**Enunciado A**
Segundo o trecho da fonte sobre o filme Rocky Balboa, em que momento do longa-metragem acontece o diálogo entre pai e filho?

**Trecho da fonte**
◆ ◆ ◆ ◆ ◆ ◆ ◆

Rocky Motivacional Balboa

Rocky Motivacional Balboa

Uma das cenas mais comentadas de Rocky Balboa, sexto filme da série de obras protagonizadas pelo icônico lutador interpretado por Sylvester Stallone, acontece num diálogo tenso entre pai e filho. Mais ou menos na metade do longa-metragem, quando Rocky ainda nem tinha começado a preparação para sua volta aos ringues, ele dá uma verdadeira lição de vida para Robert Balboa Jr., num trecho que hoje é frequentemente utilizado em palestras motivacionais para ilustrar virtudes como resiliência, coragem e autoestima.

Rocky, com o coração na mão, diz ao filho que o mundo não é um arco-íris, que é um lugar cruel e desagradável, e vai nos colocar de joelhos se permitirmos isso. No clímax da cena, o boxeador traz para a vida real a atitude que sempre teve nos ringues, fartamente ilustrada nos filmes anteriores: “You, me, or nobody is gonna hit as hard as life. But it ain’t about how hard you hit. It’s about how hard you can get hit and keep moving forward” (“Você, eu nem ninguém vai bater tão duro quanto a vida. Mas não se trata de quão duro você bate. Trata-se de quanto você aguenta apanhar e continuar seguindo em frente”). Um discurso poético, inspirador. Um daqueles momentos em que nos certificamos do quanto o cinema pode formatar consciências, estimular comportamentos e conquistar corações e mentes.

◆ ◆ ◆ ◆ ◆ ◆ ◆

**Material apresentado**

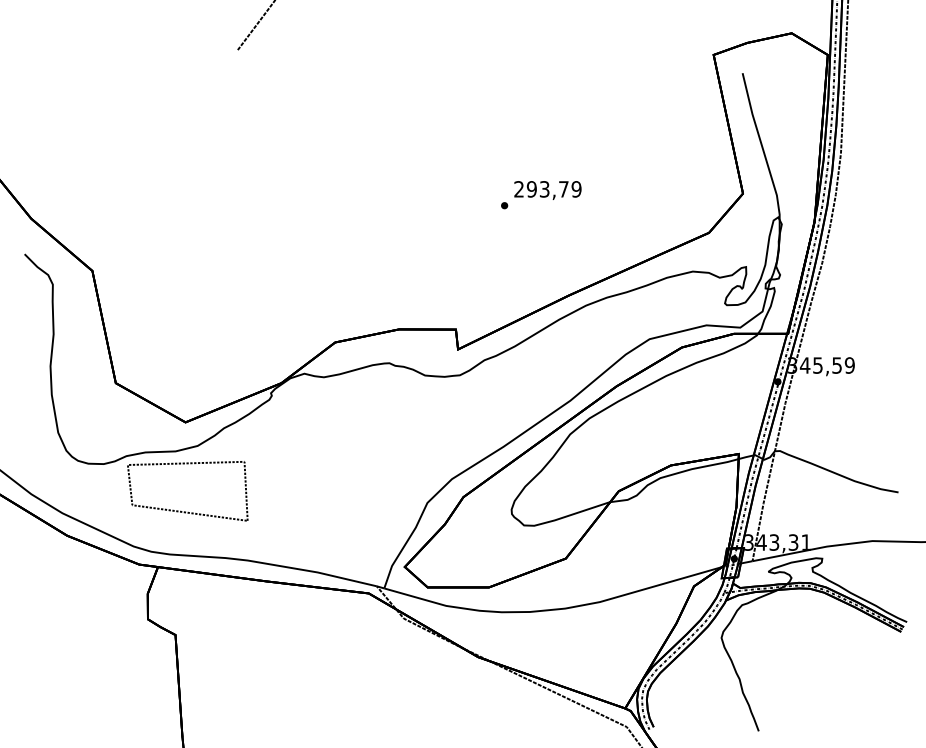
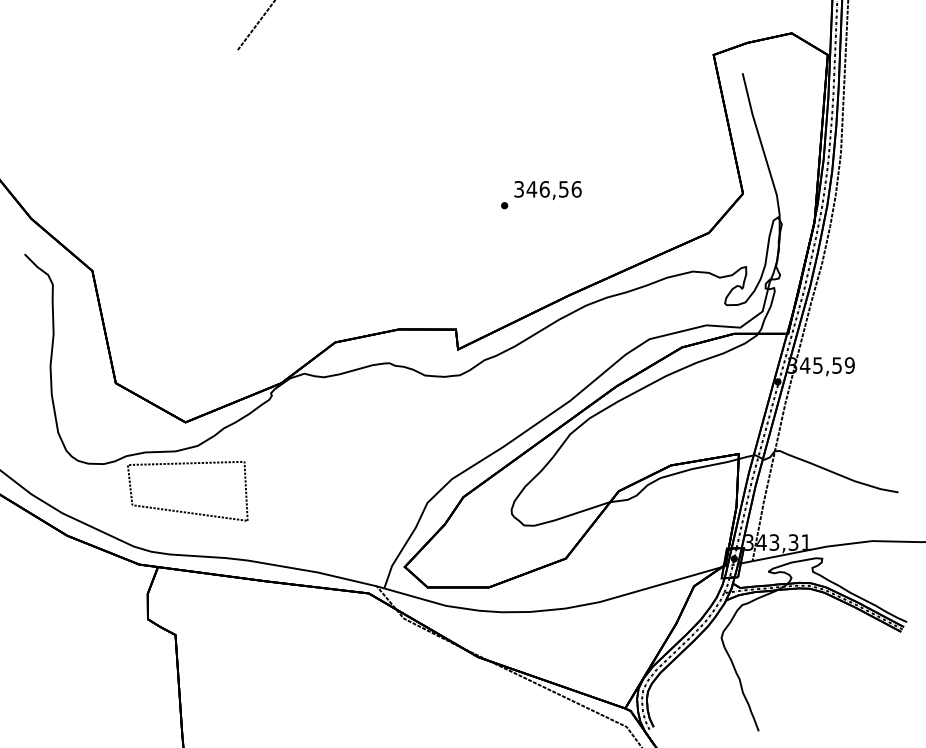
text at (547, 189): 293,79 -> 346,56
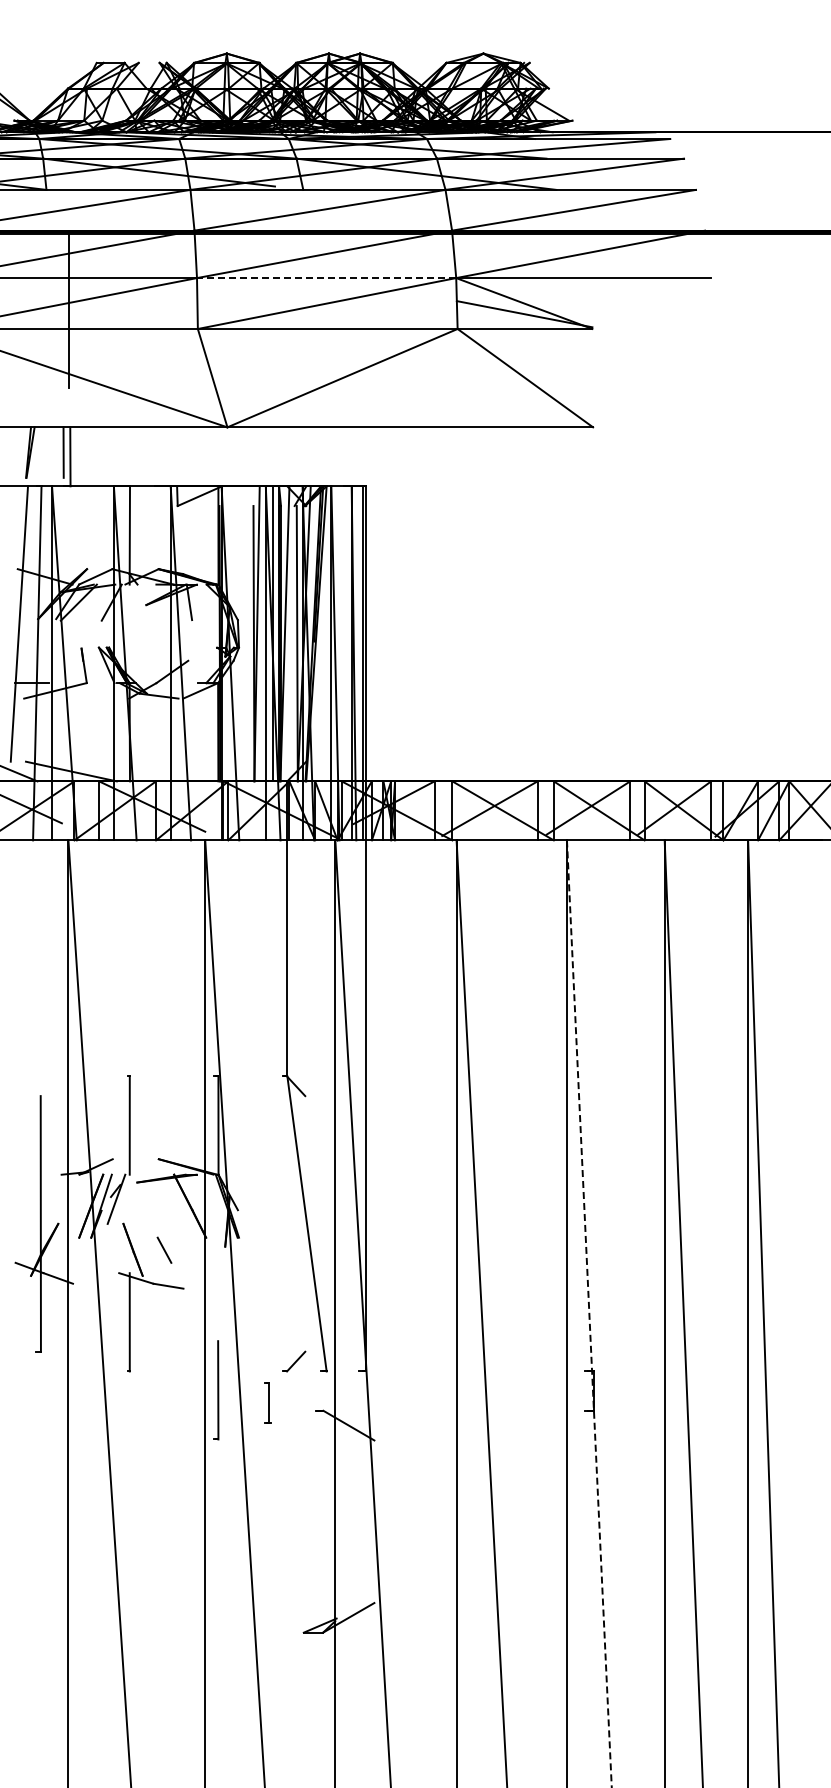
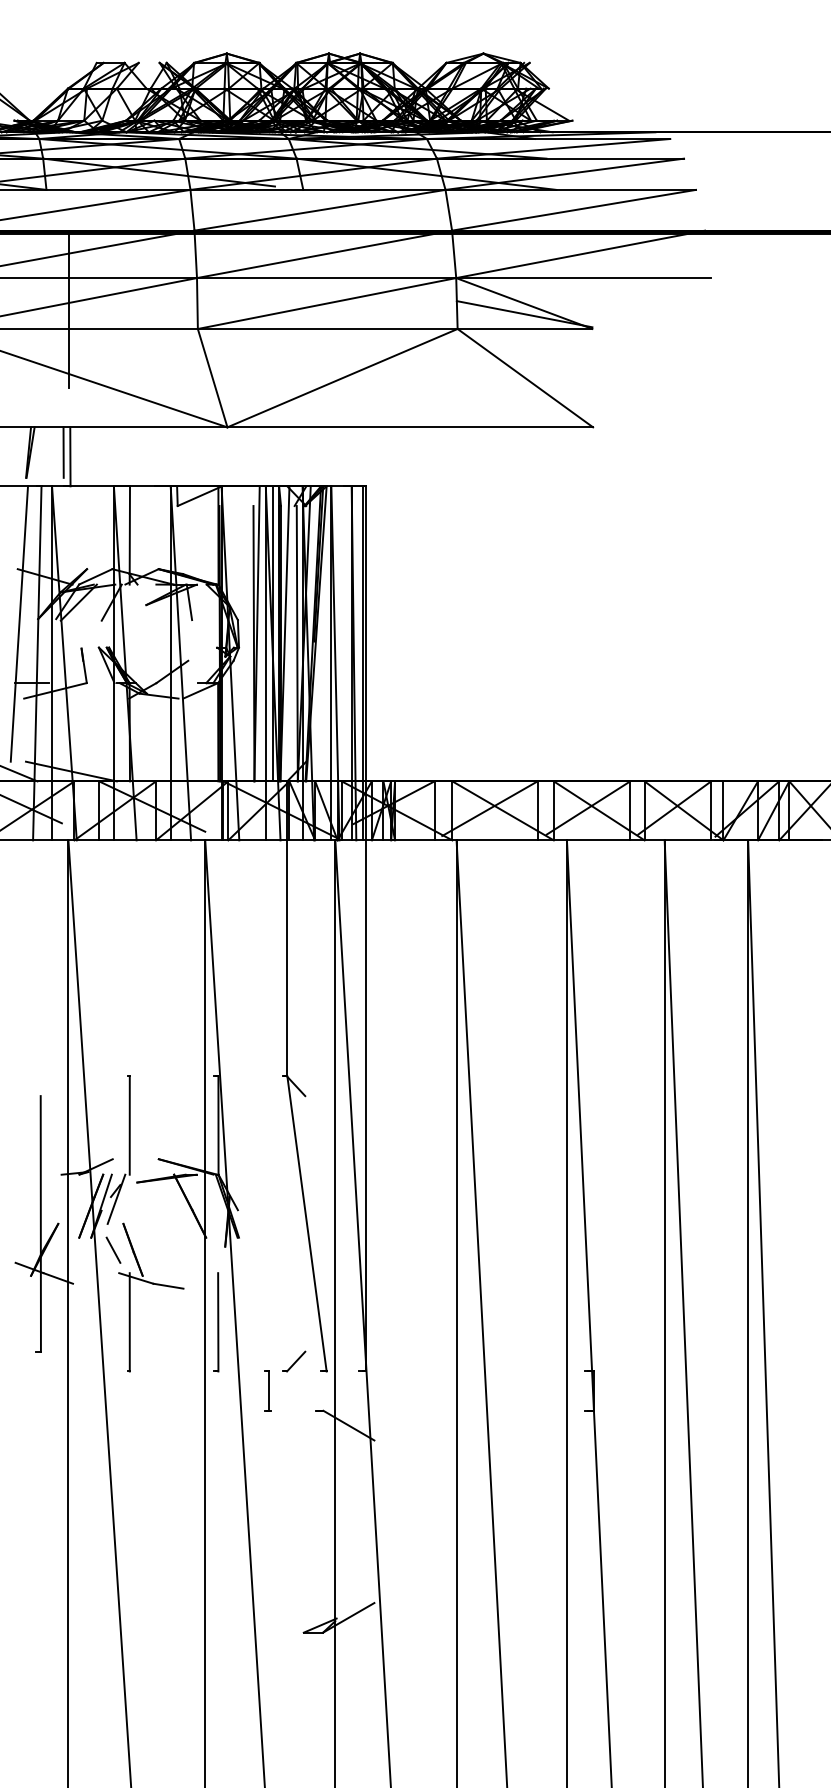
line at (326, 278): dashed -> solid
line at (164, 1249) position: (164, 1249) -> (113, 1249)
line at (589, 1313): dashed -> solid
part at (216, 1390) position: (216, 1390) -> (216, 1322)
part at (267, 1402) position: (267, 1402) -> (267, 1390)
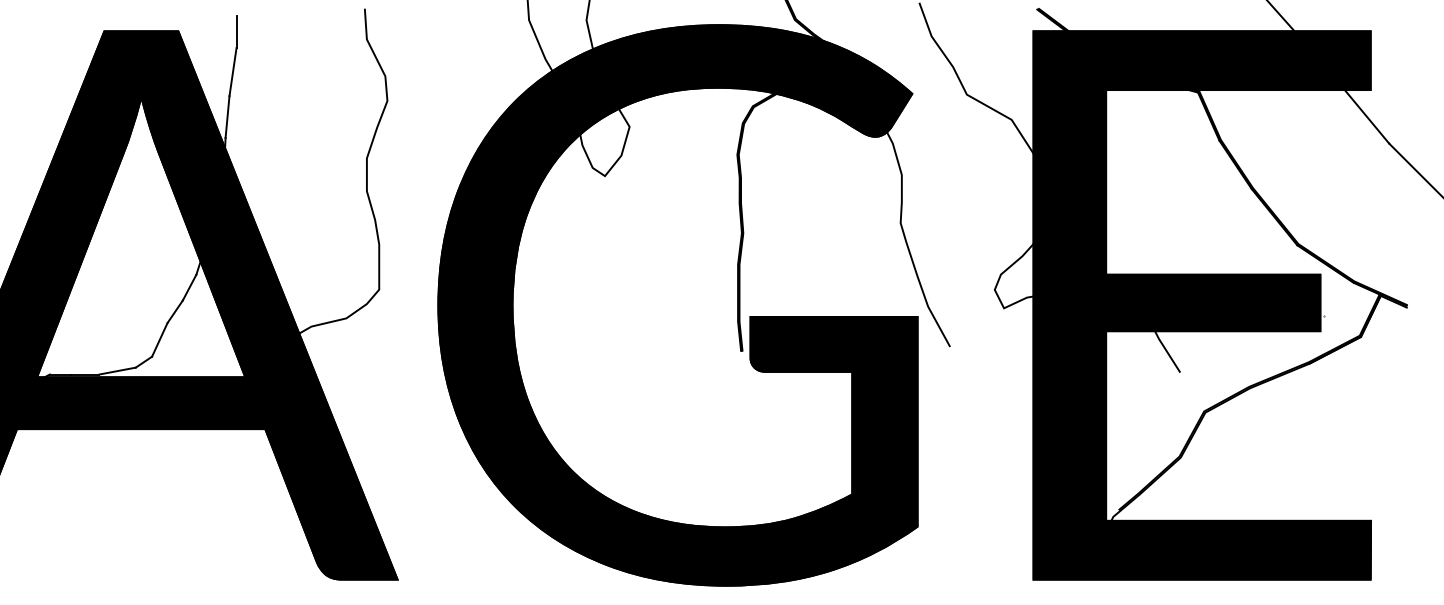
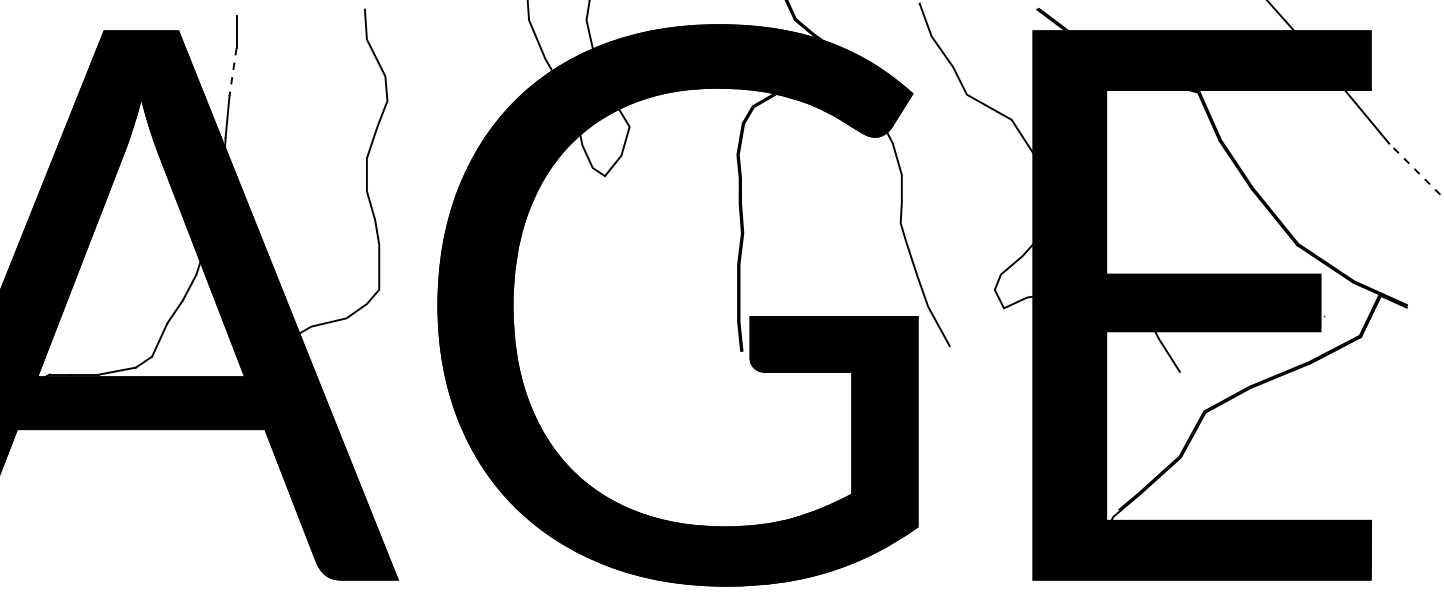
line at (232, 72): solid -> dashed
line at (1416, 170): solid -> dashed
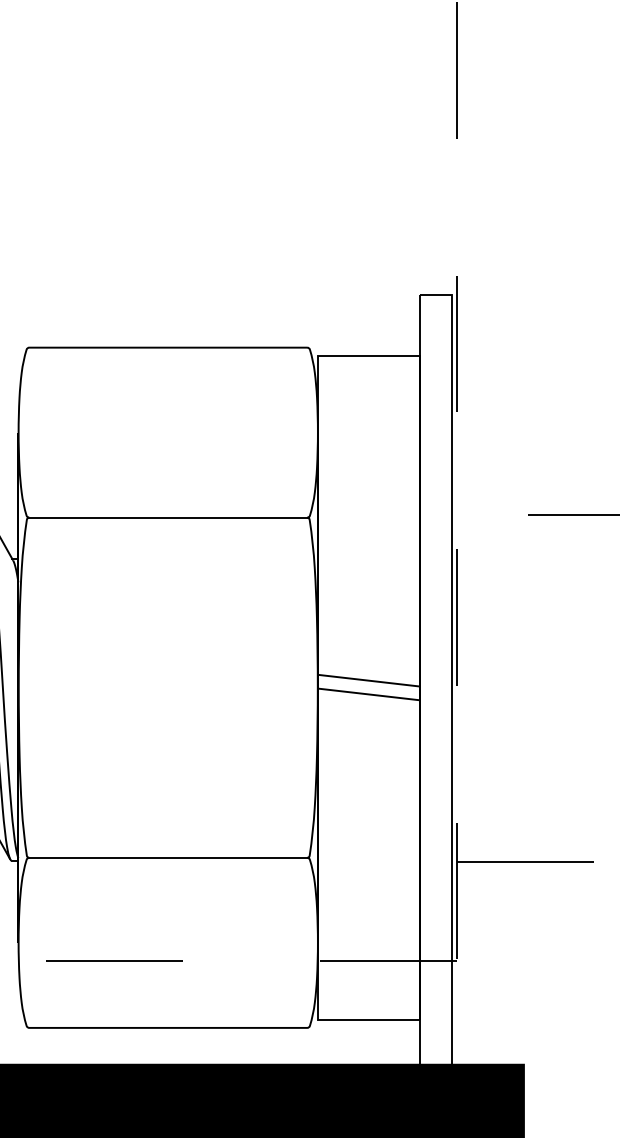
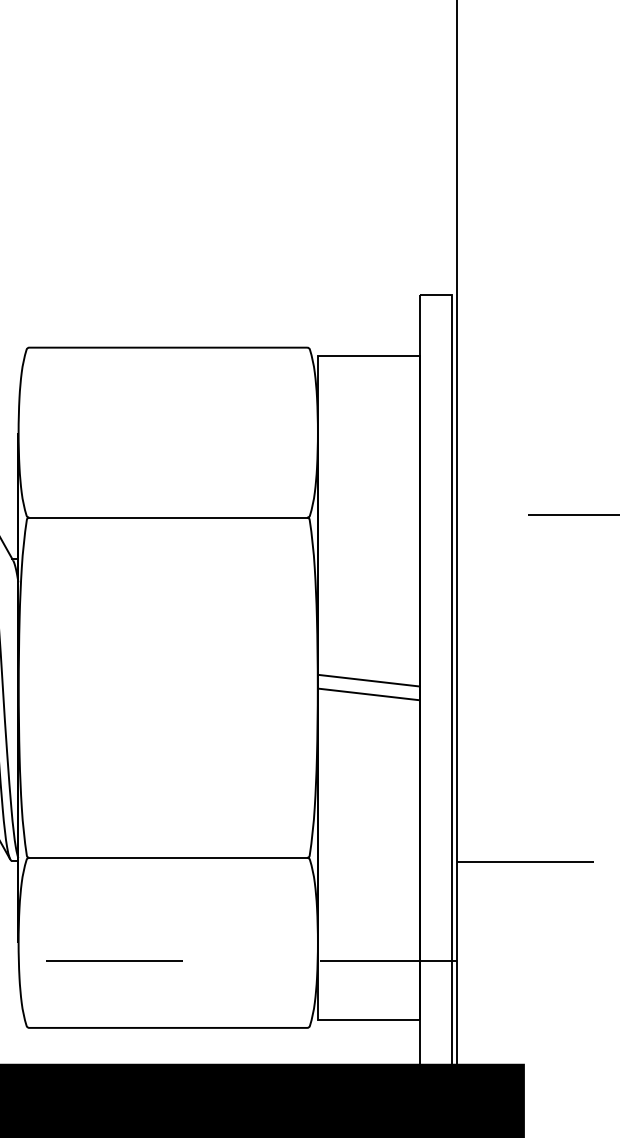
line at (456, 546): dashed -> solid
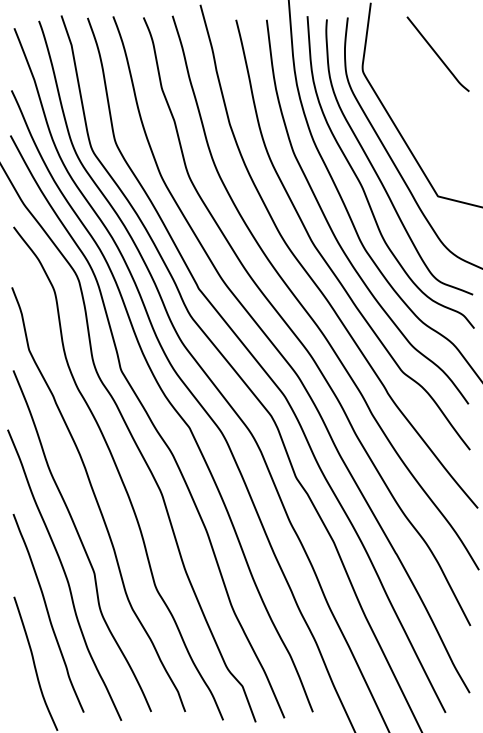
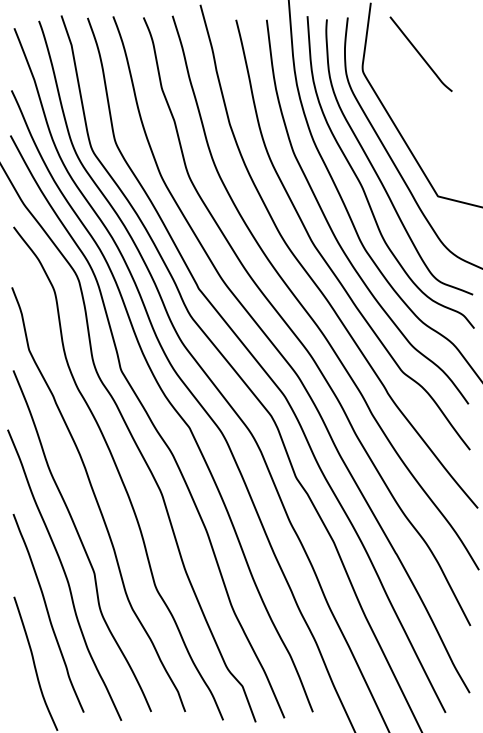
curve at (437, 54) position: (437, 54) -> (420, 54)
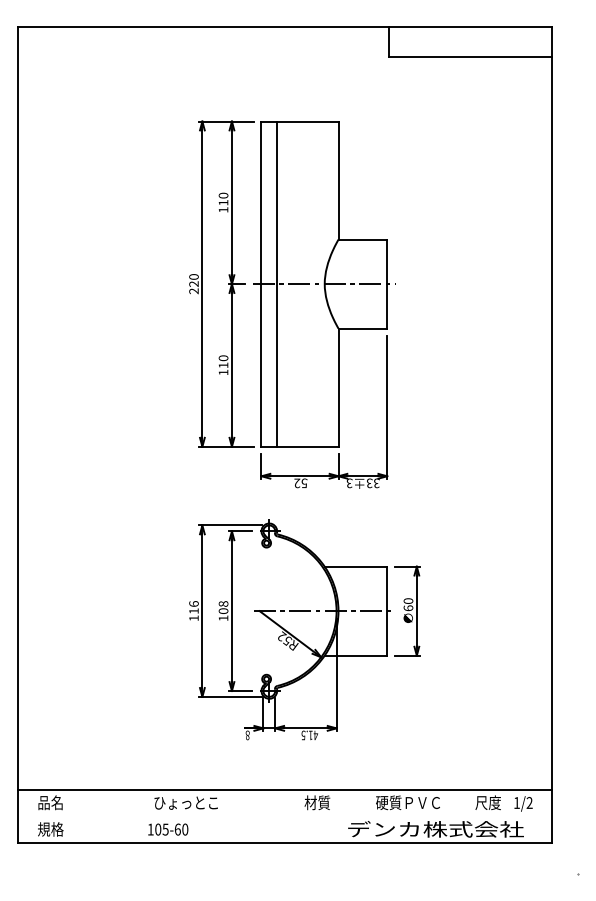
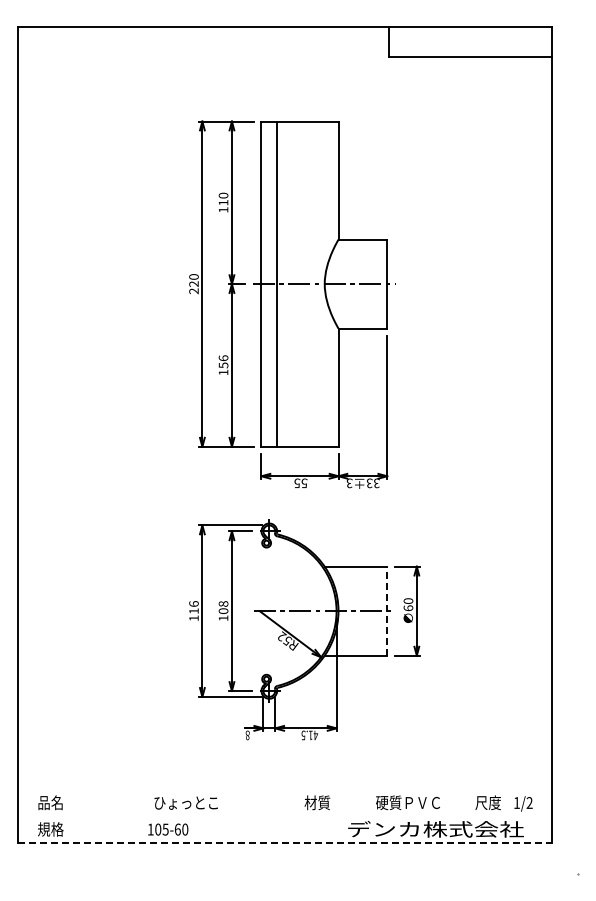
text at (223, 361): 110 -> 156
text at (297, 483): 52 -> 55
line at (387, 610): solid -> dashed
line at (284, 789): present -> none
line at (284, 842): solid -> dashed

◆ ◆ ◆ ◆ ◆ ◆ ◆

**Enunciado B**
Disponha como uma lista JSON de strings, uma para cada linha e sem as linhas em branco, as linhas dos registros que vão da linha com "curve at (437, 54)" até o fim dos registros, com as duas pontas incluídas. Deixe as imagens fora da resposta.

**Resposta correta A**
Mais ou menos na metade do longa-metragem, quando Rocky ainda nem tinha começado a preparação para sua volta aos ringues.

**Resposta correta B**
[
  "curve at (437, 54) position: (437, 54) -> (420, 54)",
  "text at (223, 361): 110 -> 156",
  "text at (297, 483): 52 -> 55",
  "line at (387, 610): solid -> dashed",
  "line at (284, 789): present -> none",
  "line at (284, 842): solid -> dashed"
]